From the listing below, copy each line that contains the word "input".

++++++++

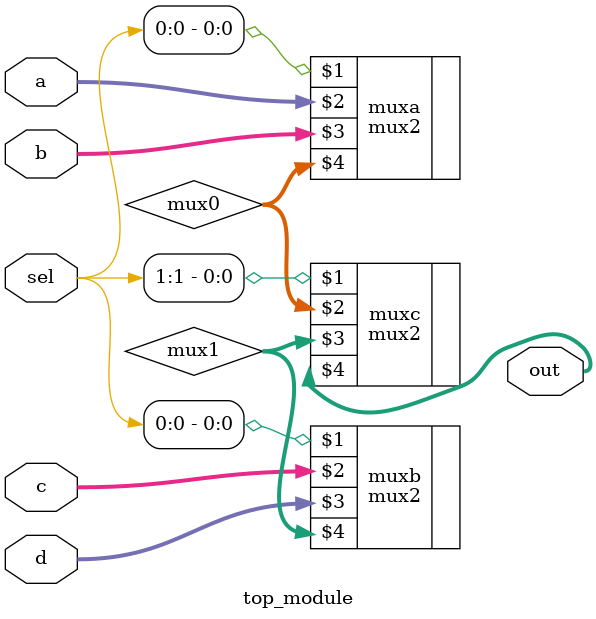
<source format=v>
module top_module (
    input [1:0] sel,
    input [7:0] a,
    input [7:0] b,
    input [7:0] c,
    input [7:0] d,
    output [7:0] out  ); //

    wire [7:0] mux0, mux1;
    mux2 muxa ( sel[0],    a,    b, mux0 );
    mux2 muxb ( sel[0],    c,    d, mux1 );
    mux2 muxc ( sel[1], mux0, mux1,  out );

endmodule

</source>
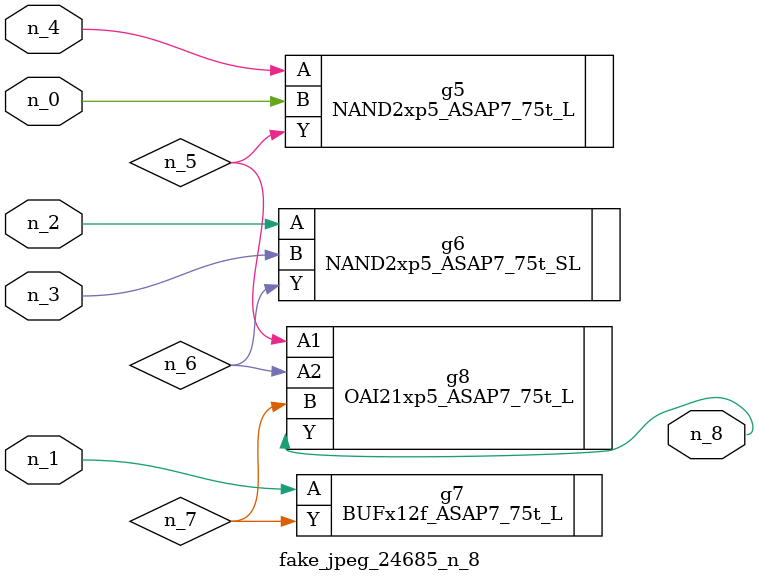
<source format=v>
module fake_jpeg_24685_n_8 (n_3, n_2, n_1, n_0, n_4, n_8);

input n_3;
input n_2;
input n_1;
input n_0;
input n_4;

output n_8;

wire n_6;
wire n_5;
wire n_7;

NAND2xp5_ASAP7_75t_L g5 ( 
.A(n_4),
.B(n_0),
.Y(n_5)
);

NAND2xp5_ASAP7_75t_SL g6 ( 
.A(n_2),
.B(n_3),
.Y(n_6)
);

BUFx12f_ASAP7_75t_L g7 ( 
.A(n_1),
.Y(n_7)
);

OAI21xp5_ASAP7_75t_L g8 ( 
.A1(n_5),
.A2(n_6),
.B(n_7),
.Y(n_8)
);


endmodule
</source>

++++++++

*Exercise solution*:
    input [1:0] sel,
    input [7:0] a,
    input [7:0] b,
    input [7:0] c,
    input [7:0] d,
input n_3;
input n_2;
input n_1;
input n_0;
input n_4;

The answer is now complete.